Researchers in the U.S. have identified a protein that helps cancer cells resist some of the most commonly used chemotherapy drugs, potentially contributing to treatment resistance and disease relapse. The findings were published in the Cell Reports journal.

Scientists at Michigan State University investigated how ovarian cancer and other types of cancer develop resistance to platinum-based chemotherapy.

Protein linked to chemotherapy resistance

The researchers identified a protein known as TPPP3 as a key factor in the process.

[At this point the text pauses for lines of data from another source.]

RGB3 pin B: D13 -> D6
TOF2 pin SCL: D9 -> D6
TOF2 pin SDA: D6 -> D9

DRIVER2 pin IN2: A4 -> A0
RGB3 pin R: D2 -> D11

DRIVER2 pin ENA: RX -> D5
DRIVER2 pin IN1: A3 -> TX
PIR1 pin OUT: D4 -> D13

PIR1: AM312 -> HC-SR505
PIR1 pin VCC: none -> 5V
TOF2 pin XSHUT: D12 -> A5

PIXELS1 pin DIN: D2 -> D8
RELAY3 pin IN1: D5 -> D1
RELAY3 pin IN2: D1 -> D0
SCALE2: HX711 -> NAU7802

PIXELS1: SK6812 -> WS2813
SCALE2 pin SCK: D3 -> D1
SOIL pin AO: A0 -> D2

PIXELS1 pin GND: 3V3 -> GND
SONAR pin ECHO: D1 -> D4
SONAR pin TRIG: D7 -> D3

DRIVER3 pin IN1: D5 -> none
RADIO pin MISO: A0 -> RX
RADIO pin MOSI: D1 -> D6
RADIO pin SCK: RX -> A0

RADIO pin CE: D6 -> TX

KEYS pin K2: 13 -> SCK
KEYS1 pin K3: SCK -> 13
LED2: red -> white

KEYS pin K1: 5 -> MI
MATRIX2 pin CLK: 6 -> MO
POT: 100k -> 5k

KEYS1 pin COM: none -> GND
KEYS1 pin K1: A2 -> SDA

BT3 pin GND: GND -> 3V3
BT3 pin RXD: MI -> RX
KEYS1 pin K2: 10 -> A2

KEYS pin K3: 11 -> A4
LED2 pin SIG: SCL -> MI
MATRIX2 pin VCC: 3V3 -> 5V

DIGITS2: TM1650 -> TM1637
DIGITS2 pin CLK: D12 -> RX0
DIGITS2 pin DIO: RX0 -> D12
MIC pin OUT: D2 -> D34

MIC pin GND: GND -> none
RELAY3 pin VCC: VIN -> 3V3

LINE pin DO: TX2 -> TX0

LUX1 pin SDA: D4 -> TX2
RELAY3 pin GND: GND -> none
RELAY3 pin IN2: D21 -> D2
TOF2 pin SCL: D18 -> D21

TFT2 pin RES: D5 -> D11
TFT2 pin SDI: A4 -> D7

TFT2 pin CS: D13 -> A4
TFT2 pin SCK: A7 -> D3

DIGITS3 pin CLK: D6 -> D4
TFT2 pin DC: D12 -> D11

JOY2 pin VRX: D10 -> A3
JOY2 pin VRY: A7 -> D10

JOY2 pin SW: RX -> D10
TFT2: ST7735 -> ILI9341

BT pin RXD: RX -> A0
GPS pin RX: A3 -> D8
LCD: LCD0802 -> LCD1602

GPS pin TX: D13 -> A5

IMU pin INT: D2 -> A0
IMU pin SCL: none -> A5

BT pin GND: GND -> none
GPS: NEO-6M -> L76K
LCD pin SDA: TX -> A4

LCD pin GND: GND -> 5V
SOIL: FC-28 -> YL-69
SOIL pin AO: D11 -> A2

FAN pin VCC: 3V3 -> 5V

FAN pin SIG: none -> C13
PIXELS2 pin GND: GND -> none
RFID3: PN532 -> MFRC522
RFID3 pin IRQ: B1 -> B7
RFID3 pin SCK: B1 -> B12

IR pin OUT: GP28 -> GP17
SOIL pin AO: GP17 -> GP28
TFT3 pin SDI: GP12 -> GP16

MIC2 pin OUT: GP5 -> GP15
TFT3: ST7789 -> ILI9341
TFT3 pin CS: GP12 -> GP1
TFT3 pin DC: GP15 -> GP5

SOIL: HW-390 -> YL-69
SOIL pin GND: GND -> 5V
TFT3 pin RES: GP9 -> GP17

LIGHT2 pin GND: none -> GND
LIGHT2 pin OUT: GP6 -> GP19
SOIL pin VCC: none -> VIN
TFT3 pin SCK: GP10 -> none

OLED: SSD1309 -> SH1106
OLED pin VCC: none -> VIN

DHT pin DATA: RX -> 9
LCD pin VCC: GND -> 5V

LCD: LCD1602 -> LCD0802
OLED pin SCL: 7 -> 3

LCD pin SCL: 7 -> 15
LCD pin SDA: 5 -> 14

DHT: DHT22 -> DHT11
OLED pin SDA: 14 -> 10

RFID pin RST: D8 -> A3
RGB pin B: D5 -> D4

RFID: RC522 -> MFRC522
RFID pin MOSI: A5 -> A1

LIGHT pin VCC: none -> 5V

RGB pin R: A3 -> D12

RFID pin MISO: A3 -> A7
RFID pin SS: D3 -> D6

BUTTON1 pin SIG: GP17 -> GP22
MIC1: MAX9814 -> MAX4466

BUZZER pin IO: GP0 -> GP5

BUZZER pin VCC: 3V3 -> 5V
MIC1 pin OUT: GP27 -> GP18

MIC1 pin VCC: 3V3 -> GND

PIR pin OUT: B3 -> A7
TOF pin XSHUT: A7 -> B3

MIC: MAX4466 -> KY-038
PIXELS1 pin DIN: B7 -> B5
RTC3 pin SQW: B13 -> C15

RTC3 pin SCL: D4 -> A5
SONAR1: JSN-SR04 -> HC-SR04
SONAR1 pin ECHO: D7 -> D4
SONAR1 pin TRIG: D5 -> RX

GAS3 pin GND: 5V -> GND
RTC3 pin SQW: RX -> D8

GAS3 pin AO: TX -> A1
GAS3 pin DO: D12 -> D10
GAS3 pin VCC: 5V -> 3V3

According to the study, cancer cells with elevated levels of TPPP3 are better able to stabilize their internal structural framework (TPPP3 acts as a protective shield for cancer cells), enabling them to withstand the effects of chemotherapy drugs such as cisplatin and carboplatin, which are designed to kill cancer cells.

The study also found that patients with lower TPPP3 levels tended to live longer and respond better to treatment.

Toward new treatment strategies

In laboratory experiments, removing TPPP3 significantly restored cancer cells’ sensitivity to cisplatin, suggesting the protein could become a target for therapies aimed at overcoming chemotherapy resistance.

The findings may also help explain why some patients initially respond well to treatment before their cancer becomes resistant and begins to progress.

The researchers plan to explore the development of drugs targeting TPPP3 and evaluate whether the protein can serve as a biomarker to identify patients at greater risk of developing chemotherapy resistance.